▶ **Text passage**

Politics in the region have become even more complex since the Cold War era of revolutions and military juntas.

Demonstration in Ecuador on October 4th, after the government declared state of emergency
Demonstration in Ecuador on October 4th, after the government declared state of emergency
Pedro Viveros


BOGOTÁ — Latin America elected presidents last year in the region's three most populous countries: Brazil, Mexico and Colombia. Of those, only Mexico's Andrés Manuel López Obrador retains acceptable popularity levels. This month, three more presidential elections are set to take place — in Argentina, Bolivia and Uruguay.

In the meantime, Ecuador is in the grip of protests over the end of fuel subsidies, Peru has a president enjoying popular support but with no votes yet, and Colombians are pitted against each other on the streets worldwide over the fate of a former president, Álvaro Uribe, who still has fervent backers even as he faces criminal investigation. Over the weekend, violence spread in Chile after the government had announced rate fare increases for public transportation.

For many years the region was considered the "backyard" of the United States. The reality now is something entirely different.

For some Latin American countries, the world's problems are already having a local impact. The Fourth Revolution in technology, mass migration, left- and right-wing populism, and the "new economic mediocrity" — as the former IMF chief Christine Lagarde put it — affect all of us. But the formulae for responding differ in each place. It's also becoming clear that we can't always rely on the ballot box to resolve our intermittent crises.

Power is not handled today as it was in the mid-20th century. A recurring theme then was the need for a "world police," i.e. the United States. And the discourse revolved around being for or against communism. That global order arrived in Latin America in the form of the Cuban revolution, on the one hand, and the various right-wing juntas, on the other. Together the two extremes encompassed the region's entire ideological spectrum.

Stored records

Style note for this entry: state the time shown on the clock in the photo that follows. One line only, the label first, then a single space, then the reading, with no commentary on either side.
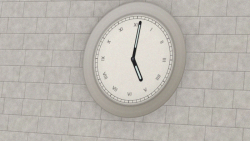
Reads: 5:01
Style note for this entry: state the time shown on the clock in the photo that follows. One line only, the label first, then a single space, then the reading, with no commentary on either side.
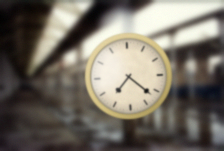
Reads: 7:22
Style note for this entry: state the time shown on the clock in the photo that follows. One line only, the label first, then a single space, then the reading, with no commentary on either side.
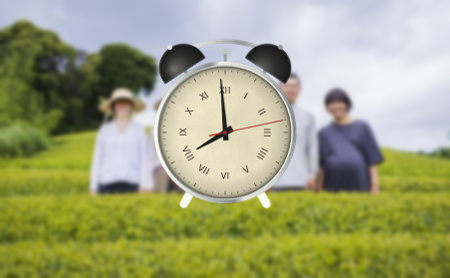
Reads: 7:59:13
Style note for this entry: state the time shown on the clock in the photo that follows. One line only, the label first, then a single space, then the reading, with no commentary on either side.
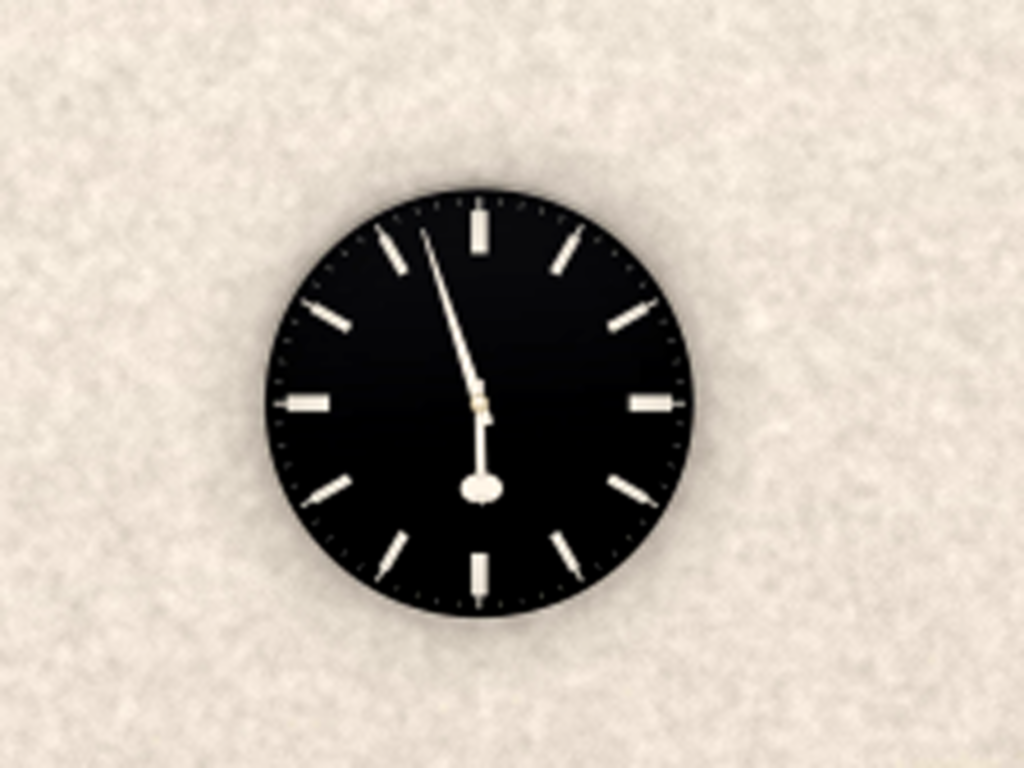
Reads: 5:57
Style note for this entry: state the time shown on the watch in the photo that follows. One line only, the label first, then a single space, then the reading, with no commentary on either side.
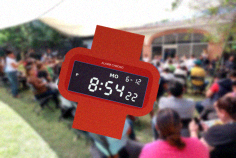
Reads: 8:54:22
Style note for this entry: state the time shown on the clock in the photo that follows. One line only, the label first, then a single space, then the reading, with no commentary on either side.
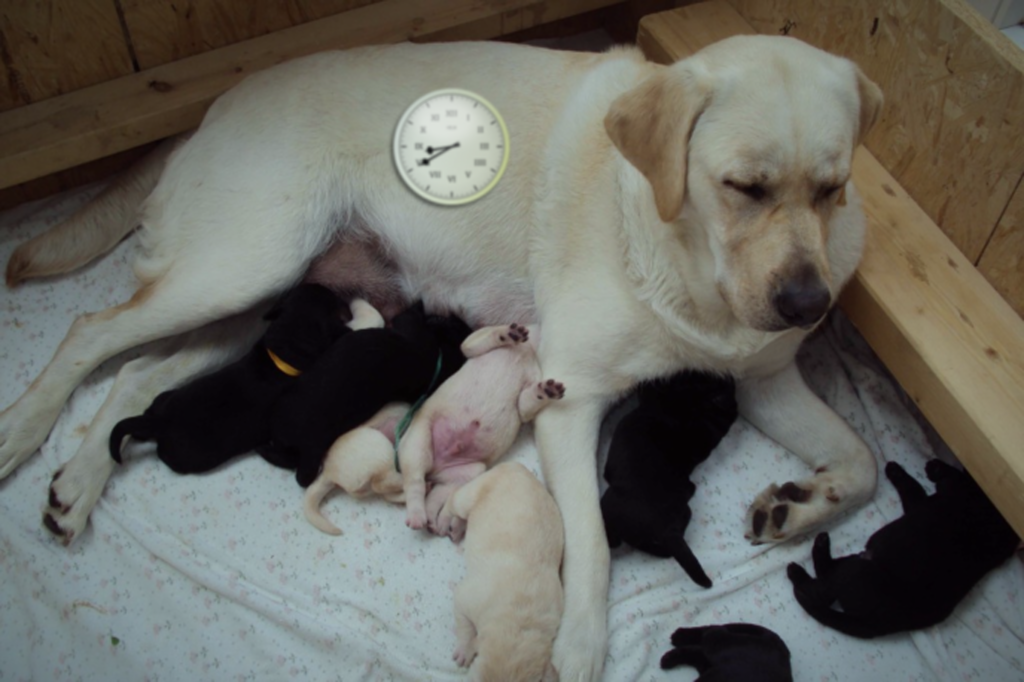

▶ **Task instructions**
1 – In the article on Latin American politics, what are the protests in Ecuador about, and what divides Colombians on the streets?
2 – Repeat the stretch of the article on Latin American politics from "For some Latin" through "our intermittent crises.".

▶ **Answers for the exercise**
1 – Ecuador's protests are over the end of fuel subsidies. Colombians are pitted against each other over the fate of former president Álvaro Uribe, who still has fervent backers even as he faces criminal investigation.

2 –
For some Latin American countries, the world's problems are already having a local impact. The Fourth Revolution in technology, mass migration, left- and right-wing populism, and the "new economic mediocrity" — as the former IMF chief Christine Lagarde put it — affect all of us. But the formulae for responding differ in each place. It's also becoming clear that we can't always rely on the ballot box to resolve our intermittent crises.